Paint quality can be judged by the shine and the amount of orange peel in the paint surface. Orange peel is a condition that exists when paint has either been shot with too much air pressure and lays on to dry or has too much solvent in it which causes it too dry too rapidly. It actually resembles the surface texture of an orange, and if it is really bad, it ruins the appearance of the car. Believe it or not, new cars are often covered in orange peel because modern production techniques demand that paints dry very fast, so production paints often contain accelerators which cause peel. In order to match this appearance many modern paint codes actually replicate this look and if a 1996 Chevy is the subject of the paint job, that’s fine, but bad or inconsistent orange peel looks bad on a classic. If the paint on the car is good, it should show a crisp light return. If it is fuzzy or dull it could be orange peeled.

Another little visual test is to sight down the sides of the car examining the reflections. Bad bodywork under the paint is often revealed by reflections that are distorted.

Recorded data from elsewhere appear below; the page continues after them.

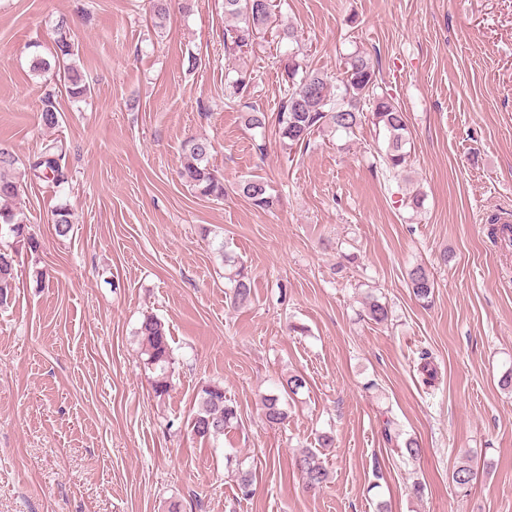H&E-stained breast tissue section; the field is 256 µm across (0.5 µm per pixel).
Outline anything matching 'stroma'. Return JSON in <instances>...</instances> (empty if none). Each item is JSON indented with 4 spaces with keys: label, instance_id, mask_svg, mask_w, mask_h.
Segmentation results:
<instances>
[{
    "label": "stroma",
    "instance_id": "35a3bbf8",
    "mask_svg": "<svg viewBox=\"0 0 512 512\" xmlns=\"http://www.w3.org/2000/svg\"><path fill=\"white\" fill-rule=\"evenodd\" d=\"M275 3L296 42L270 36L229 57L223 0L171 5L161 30L151 0H0V148L25 160L58 137L71 170L16 202L38 251L0 231L21 272L0 307V512H512V245L488 223L512 210V0ZM61 21L91 84L80 102L29 70ZM292 49L331 77L346 54L367 55L406 115L407 176L386 170L369 120L293 152L274 124L245 128L228 103L236 70L252 76L247 103L276 115L274 58ZM49 91L53 130L39 122ZM194 137L212 142L226 183L263 177L278 204L195 195L177 176ZM409 182L421 213L399 204ZM62 203L73 224L58 237ZM223 247L252 277L246 306L230 303ZM416 264L434 279L431 303L407 285ZM370 295L386 322L367 318ZM149 314L175 357L163 399L136 334ZM292 371L309 389L269 427L261 398ZM209 383L238 411L216 440L189 427ZM389 420L419 456L386 442ZM304 448L329 472L314 492L294 467ZM229 454L252 471L253 496ZM466 455L477 477L461 489L451 475Z\"/></svg>",
    "mask_w": 512,
    "mask_h": 512
}]
</instances>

Once you have had a good look at the body and paintwork, and if you are still interested in the car, it’s time to get down and get a good look under the car. For this you really should have a flashlight. Look first at the frame and body mounts. The body mounts are usually on arms that stick away from the frame. Check to see if the rubber mounts are in good shape and the supports are not rotted. On most frames, some rust, especially surface rust, is the norm, but you should, using a screwdriver or similar tool, just tap suspicious areas on the frame with the point. Soft areas are easily detected doing this. Look at the bottom of the floorboards and the rest of the passenger compartment including the base of the firewall and the areas around the gas tank at the back of the car. You should also look in the trunk at this time and check under the carpets and side covers. Stick your hand down into the well on each side of the trunk and feel around for rust or other problems. The flashlight may come in handy here as well.

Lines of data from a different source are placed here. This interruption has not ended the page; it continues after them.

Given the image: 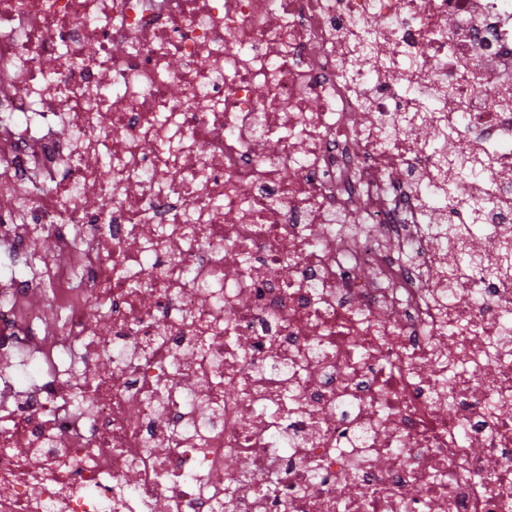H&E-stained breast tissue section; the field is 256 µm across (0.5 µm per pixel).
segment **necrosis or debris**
<instances>
[{
    "instance_id": "4bbe7bcc",
    "label": "necrosis or debris",
    "mask_w": 512,
    "mask_h": 512,
    "mask_svg": "<svg viewBox=\"0 0 512 512\" xmlns=\"http://www.w3.org/2000/svg\"><path fill=\"white\" fill-rule=\"evenodd\" d=\"M0 114V512H512V0H0Z\"/></svg>"
}]
</instances>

If when you are looking under the car all you can see is layers of tar guard and spray on under coat on everything, it is time to reconsider how much you want the car. It is amazing how much damage can be concealed by this stuff. You should feel happiest about the bottom if what you are looking at is old, even worn factory under paint and frame paint with perhaps some surface rust. Don’t let yourself be fooled by spray on tar.

Checking the paint and body work, aside from a few tips, is common sense. The further the car appears to be from correct, the less desirable it should be to you. A few faults may be all right. It depends on what you want and how fussy you want to be, but if there are a lot of things wrong, unless you have deep pockets or are a masochist, take a pass.


David C. Grainger

President, The Guild of Automotive Restorers.